Really not the Jargon, BUT....: Doubling, Lengthening (Re: Another example of doubling....)
Mike Cleven
ironmtn at BIGFOOT.COM
Fri Feb 12 03:33:22 UTC 1999
At 07:29 PM 2/11/99 -0800, Liland Brajant ROS' wrote:
>
>I also sometimes call cats, especially if they are quite close, with a
>prolonged, rising-toned tongue-trill.
Which brings to mind a strange story, albeit a true one.......
The tongue-trill is quite close to certain sounds that cats themselves
make, as anyone who's been around certain breeds knows (i.e. the talkative
breeds). Maybe it evolved as a bird-call (?!), but it's certainly in "cat
wawa" (I guess that would be pusspuss wawa) as are a wide range of other
curious sounds.
So.......
One evening, I was over at a friend's basement suite in Vancouver's East
Side, hiding from the rain and the ugliness of Vancouver traffic. His cat
- a small black critter that never grew much larger than a reasonable-sized
kitten - was the runt of the neighbourhood, and constantly getting bullied.
Being female, of course, other cats had come in the house and sprayed, the
females even come in and beat her up (when Bob wasn't home).

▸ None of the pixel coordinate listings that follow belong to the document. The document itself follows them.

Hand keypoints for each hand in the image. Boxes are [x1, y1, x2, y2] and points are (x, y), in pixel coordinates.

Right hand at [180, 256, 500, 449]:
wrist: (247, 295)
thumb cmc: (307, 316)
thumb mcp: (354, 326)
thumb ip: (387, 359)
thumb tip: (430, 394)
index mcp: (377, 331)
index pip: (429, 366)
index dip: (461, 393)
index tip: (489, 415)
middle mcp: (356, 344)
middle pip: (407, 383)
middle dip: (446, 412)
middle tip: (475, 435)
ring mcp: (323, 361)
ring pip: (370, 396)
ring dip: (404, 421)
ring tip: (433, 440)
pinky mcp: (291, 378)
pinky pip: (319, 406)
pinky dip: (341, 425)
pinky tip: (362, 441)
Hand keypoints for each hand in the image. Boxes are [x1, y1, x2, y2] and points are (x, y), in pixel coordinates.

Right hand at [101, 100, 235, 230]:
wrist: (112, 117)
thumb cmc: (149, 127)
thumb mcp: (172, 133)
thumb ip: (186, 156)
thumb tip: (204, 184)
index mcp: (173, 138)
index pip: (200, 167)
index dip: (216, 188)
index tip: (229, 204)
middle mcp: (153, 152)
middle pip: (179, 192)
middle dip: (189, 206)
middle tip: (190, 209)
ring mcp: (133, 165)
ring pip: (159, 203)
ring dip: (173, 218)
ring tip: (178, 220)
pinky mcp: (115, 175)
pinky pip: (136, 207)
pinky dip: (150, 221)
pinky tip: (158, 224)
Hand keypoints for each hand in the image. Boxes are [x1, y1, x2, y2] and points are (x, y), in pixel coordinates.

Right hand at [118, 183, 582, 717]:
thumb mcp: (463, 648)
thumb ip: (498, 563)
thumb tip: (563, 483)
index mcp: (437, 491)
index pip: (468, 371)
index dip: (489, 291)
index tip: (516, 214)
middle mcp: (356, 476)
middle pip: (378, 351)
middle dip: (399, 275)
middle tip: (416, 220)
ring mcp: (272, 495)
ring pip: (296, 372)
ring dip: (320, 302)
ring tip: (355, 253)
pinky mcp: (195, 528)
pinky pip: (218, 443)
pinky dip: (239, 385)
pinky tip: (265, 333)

The window
above the kitchen sink was ground-level, and the general means of ingress
and egress for the cat (and her friends and nemeses).
She was hanging out with us as we were drinking some wine, and the subject
of her being abused by the neighbouring cats was part of the discussion.
We fell silent for a minute or two (the wine taking its hold), and the cat
burst back in from outside where it had gone for a moment. A larger cat
poked its head in the curtains, stopped as soon as it saw us, and snarled
at Bob's kitty, he mewed back something like "nyaah, nyaah, y'can't get me
- I've got my humans here!".
What ensued (as Bob and I sat in astonishment) was about half an hour or
fourty minutes of pishpish wawa, with obvious contexts and content. Seemed
like Bob's cat was defending itself verbally to the bigger cat, which went
from issuing ultimatums to discussing cat-community gossip. As we sat
immobile, they seemed to forget that we were listening (except the big cat
still didn't come in) and seemed to be "speaking freely". The range of
sounds, even of what seemed to be lengthy sentences, even orations, was
really impressive; wish there'd been a tape playing at the time. It was
quite obviously a dialogue, and not just vocalizations.......
Animal languages are, of course, a hot topic in zoological and theoretical
linguistics circles these days, esp. concerning parrots. What's got me is
- if parrots are so much smarter than cats, exactly how smart are they?